Originally (e.g., in the first edition of EGA and in Mumford's Red Book), what are now called "schemes" were referred to as "preschemes." The word "scheme" was reserved for what are now called "separated schemes." Presumably (although admittedly I am guessing here), the original idea was that all schemes should be separated by analogy with manifolds, which are by definition Hausdorff; however, unlike in the case of manifolds, in algebraic geometry one cannot introduce a notion of "separated" until the category of (pre)schemes has already been defined, hence the need for a term for "not necessarily separated scheme."
I can think of at least two possible scenarios that might have contributed to the revision of the terminology:
1) Perhaps preschemes that are not separated, or at least not easy to show separated, came up sufficiently often that people decided they should be included in the "fundamental objects of study." (If so, I would be interested to know some examples of these non-separated schemes.)

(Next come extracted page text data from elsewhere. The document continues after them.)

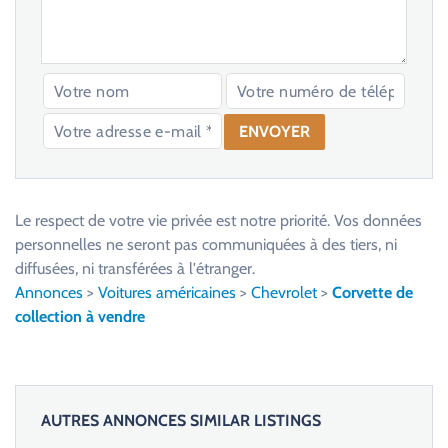
V
e
u
Le respect de votre vie privée est notre priorité. Vos données
i
personnelles ne seront pas communiquées à des tiers, ni
l
diffusées, ni transférées à l'étranger.
l
Annonces
>
Voitures américaines
>
Chevrolet
>
Corvette de
e
collection à vendre
z
l
a
i
AUTRES ANNONCES SIMILAR LISTINGS
s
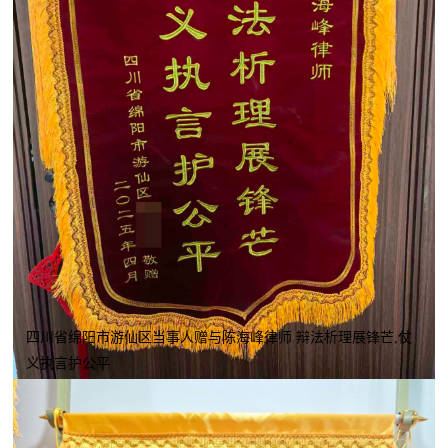
四川省绵阳市游仙区当事人赠与陈海峰律师 辩法析理展锋芒,仗
义执言护公平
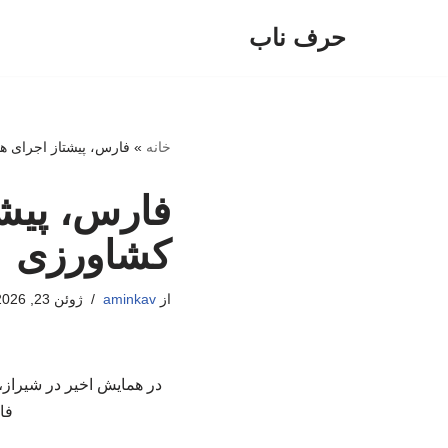
حرف ناب
پرش
به
محتوا
خانه
»
فارس، پیشتاز اجرای 
فارس، پیش
کشاورزی
از
aminkav
ژوئن 23, 2026
در همایش اخیر در شیراز،
فا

2) Perhaps, when Grothendieck and Dieudonne carefully wrote EGA so as to assume the weakest reasonable hypotheses for every proposition, it was discovered that there were far more propositions about preschemes than about schemes, and people (most notably, Grothendieck himself) decided that preschemes, not separated schemes, were the more fundamental objects.
Unfortunately, both of these scenarios are largely speculative. What actually happened? In particular, what was the motivation for the shift in terminology?